> Document extract
=== Section Start ===

I have found that we could simply draw on from Mark's solution to
similar problem. In commit:

commit df857416a13734ed9356f6e4f0152d55e4fb748a
Author: Mark Rutland <mark.rutland@arm.com>
Date:   Wed Jul 16 16:32:44 2014 +0100

     arm64: cpuinfo: record cpu system register values

     Several kernel subsystems need to know details about CPU system 
register
     values, sometimes for CPUs other than that they are executing on. 
Rather
     than hard-coding system register accesses and cross-calls for these
     cases, this patch adds logic to record various system register 
values at
     boot-time. This may be used for feature reporting, firmware bug
     detection, etc.

     Separate hooks are added for the boot and hotplug paths to enable
     one-time intialisation and cold/warm boot value mismatch detection in
     later patches.

     Signed-off-by: Mark Rutland <mark.rutland@arm.com>
     Reviewed-by: Will Deacon <will.deacon@arm.com>
     Reviewed-by: Catalin Marinas <catalin.marinas@arm.com>
     Signed-off-by: Catalin Marinas <catalin.marinas@arm.com>

He added cpuinfo_store_cpu() call in secondary_start_kernel()
[in arm64 smp.c]. Please check the file:
arch/arm64/kernel/cpuinfo.c

We can probably add our read-amu-regs-and-setup-invariance call
just below his cpuinfo_store_cpu.

Then the arm64 cpufeature.c would be clean, we will be called for
each cpu, late_initcal() will finish setup with edge case policy
check like in the init_amu_feature() code below.

> 
>>
>> diff --git a/arch/arm64/kernel/topology.c b/arch/arm64/kernel/topology.c
>> index 61f8264afec9..95b34085ae64 100644
>> --- a/arch/arm64/kernel/topology.c
>> +++ b/arch/arm64/kernel/topology.c
>> @@ -144,8 +144,8 @@ static struct cpu_amu_work __percpu *works;
>>   static cpumask_var_t cpus_to_visit;
>>
>>   static DEFINE_PER_CPU_READ_MOSTLY(unsigned long, arch_max_freq_scale);
>> -static DEFINE_PER_CPU(u64, arch_const_cycles_prev);
>> -static DEFINE_PER_CPU(u64, arch_core_cycles_prev);
>> +DEFINE_PER_CPU(u64, arch_const_cycles_prev);
>> +DEFINE_PER_CPU(u64, arch_core_cycles_prev);
>>   DECLARE_PER_CPU(u8, amu_scale_freq);
>>
>>   static void cpu_amu_fie_init_workfn(struct work_struct *work)

=== Section End ===

[Page-level text extractions]
=== Section Start ===

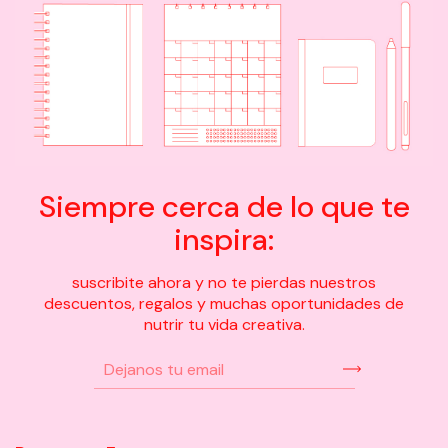
Siempre cerca de lo que te
inspira:
suscribite ahora y no te pierdas nuestros
descuentos, regalos y muchas oportunidades de
nutrir tu vida creativa.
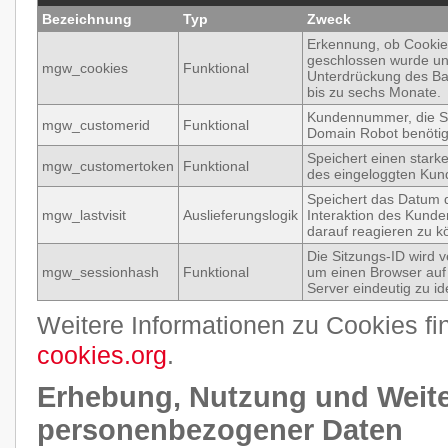
Bezeichnung
Typ
Zweck
Erkennung, ob Cookie
geschlossen wurde u
mgw_cookies
Funktional
Unterdrückung des Ba
bis zu sechs Monate.
Kundennummer, die S
mgw_customerid
Funktional
Domain Robot benötig
Speichert einen stark
mgw_customertoken
Funktional
des eingeloggten Kun
Speichert das Datum d
mgw_lastvisit
Auslieferungslogik
Interaktion des Kund
darauf reagieren zu k
Die Sitzungs-ID wird 
mgw_sessionhash
Funktional
um einen Browser au
Server eindeutig zu ide
Weitere Informationen zu Cookies fi
cookies.org
.
Erhebung, Nutzung und Weit
personenbezogener Daten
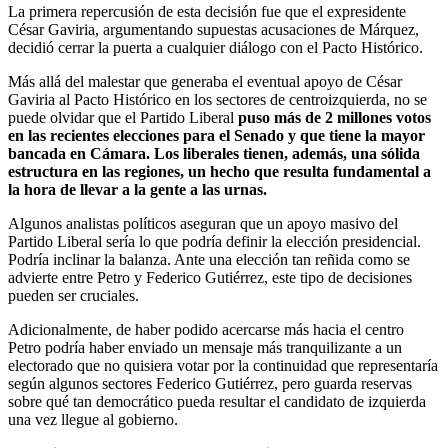
La primera repercusión de esta decisión fue que el expresidente
César Gaviria, argumentando supuestas acusaciones de Márquez,
decidió cerrar la puerta a cualquier diálogo con el Pacto Histórico.
Más allá del malestar que generaba el eventual apoyo de César
Gaviria al Pacto Histórico en los sectores de centroizquierda, no se
puede olvidar que el Partido Liberal
puso más de 2 millones votos
en las recientes elecciones para el Senado y que tiene la mayor
bancada en Cámara. Los liberales tienen, además, una sólida
estructura en las regiones, un hecho que resulta fundamental a
la hora de llevar a la gente a las urnas.
Algunos analistas políticos aseguran que un apoyo masivo del
Partido Liberal sería lo que podría definir la elección presidencial.
Podría inclinar la balanza. Ante una elección tan reñida como se
advierte entre Petro y Federico Gutiérrez, este tipo de decisiones
pueden ser cruciales.
Adicionalmente, de haber podido acercarse más hacia el centro
Petro podría haber enviado un mensaje más tranquilizante a un
electorado que no quisiera votar por la continuidad que representaría
según algunos sectores Federico Gutiérrez, pero guarda reservas
sobre qué tan democrático pueda resultar el candidato de izquierda
una vez llegue al gobierno.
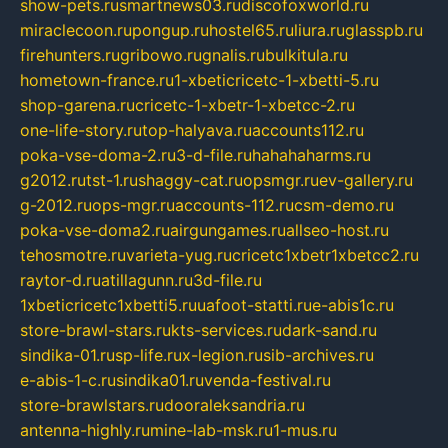
show-pets.ru
smartnews03.ru
discofoxworld.ru
miraclecoon.ru
pongup.ru
hostel65.ru
liura.ru
glasspb.ru
firehunters.ru
gribowo.ru
gnalis.ru
bulkitula.ru
hometown-france.ru
1-xbeticricetc-1-xbetti-5.ru
shop-garena.ru
cricetc-1-xbetr-1-xbetcc-2.ru
one-life-story.ru
top-halyava.ru
accounts112.ru
poka-vse-doma-2.ru
3-d-file.ru
hahahaharms.ru
g2012.ru
tst-1.ru
shaggy-cat.ru
opsmgr.ru
ev-gallery.ru
g-2012.ru
ops-mgr.ru
accounts-112.ru
csm-demo.ru
poka-vse-doma2.ru
airgungames.ru
allseo-host.ru
tehosmotre.ru
varieta-yug.ru
cricetc1xbetr1xbetcc2.ru
raytor-d.ru
atillagunn.ru
3d-file.ru
1xbeticricetc1xbetti5.ru
uafoot-statti.ru
e-abis1c.ru
store-brawl-stars.ru
kts-services.ru
dark-sand.ru
sindika-01.ru
sp-life.ru
x-legion.ru
sib-archives.ru
e-abis-1-c.ru
sindika01.ru
venda-festival.ru
store-brawlstars.ru
dooraleksandria.ru
antenna-highly.ru
mine-lab-msk.ru
1-mus.ru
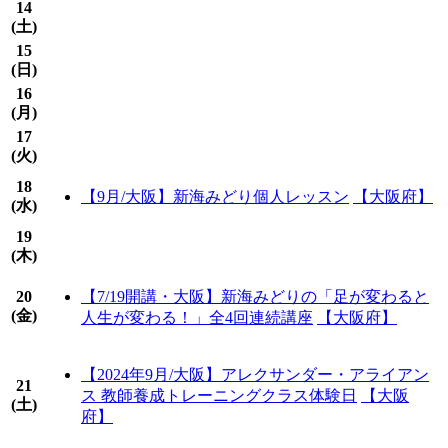
14
(
土
)
15
(
日
)
16
(
月
)
17
(
火
)
18
【9月/大阪】新海みどり個人レッスン
【大阪府】
(
水
)
19
(
木
)
20
【7/19開講・大阪】新海みどりの「足が変わると
(
金
)
人生が変わる！」全4回連続講座
【大阪府】
【2024年9月/大阪】アレクサンダー・アライアン
21
ス 教師養成トレーニングクラス体験日
【大阪
(
土
)
府】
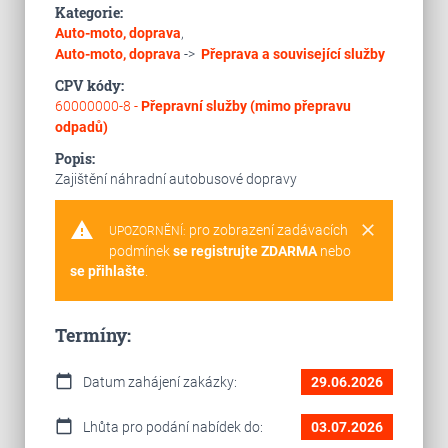
Kategorie:
Auto-moto, doprava
,
Auto-moto, doprava
->
Přeprava a související služby
CPV kódy:
60000000-8 -
Přepravní služby (mimo přepravu
odpadů)
Popis:
Zajištění náhradní autobusové dopravy
warning
clear
pro zobrazení zadávacích
UPOZORNĚNÍ:
podmínek
se registrujte ZDARMA
nebo
se přihlašte
.
Termíny:
calendar_today
Datum zahájení zakázky:
29.06.2026
calendar_today
Lhůta pro podání nabídek do:
03.07.2026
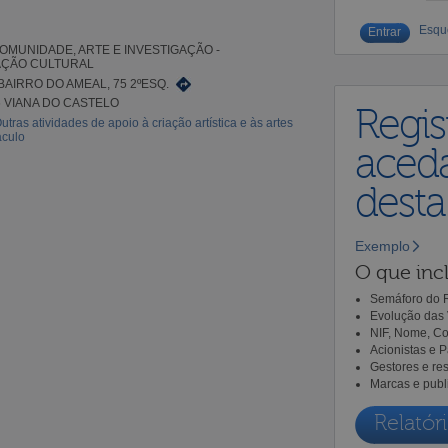
Esqu
COMUNIDADE, ARTE E INVESTIGAÇÃO -
AÇÃO CULTURAL
BAIRRO DO AMEAL, 75 2ºESQ.
6 VIANA DO CASTELO
Regis
utras atividades de apoio à criação artística e às artes
áculo
aceda
dest
Exemplo
O que incl
Semáforo do R
Evolução das 
NIF, Nome, Co
Acionistas e 
Gestores e re
Marcas e publ
Relatóri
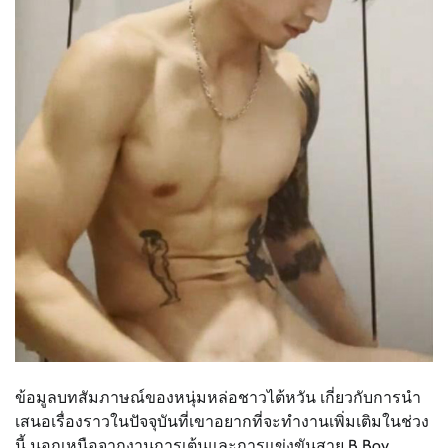
ข้อมูลบทสัมภาษณ์ของหนุ่มหล่อชาวไต้หวัน เกี่ยวกับการนำ
เสนอเรื่องราวในปัจจุบันที่เขาอยากที่จะทำงานเพิ่มเติมในช่วง
นี้ นอกเหนือจากงานการเต้นและการแข่งขันสาย B Boy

=== Section End ===

> Requirement 1
In the kernel patch discussion, rewrite the paragraph beginning "Several kernel subsystems need to know" as a short bulleted list that keeps its main facts.
> Requirement 2
Write out the part of the kernel patch discussion that opens with the words containing "He added cpuinfo_store_cpu()" and closes with "init_amu_feature() code below.".

> Task output 1
- Several kernel subsystems need details about CPU system register values, sometimes for CPUs other than the ones they are executing on.
- Instead of hard-coding system register accesses and cross-calls, the patch adds logic to record various system register values at boot time.
- The recorded values may be used for feature reporting, firmware bug detection and similar purposes.

> Task output 2
He added cpuinfo_store_cpu() call in secondary_start_kernel()
[in arm64 smp.c]. Please check the file:
arch/arm64/kernel/cpuinfo.c

We can probably add our read-amu-regs-and-setup-invariance call
just below his cpuinfo_store_cpu.

Then the arm64 cpufeature.c would be clean, we will be called for
each cpu, late_initcal() will finish setup with edge case policy
check like in the init_amu_feature() code below.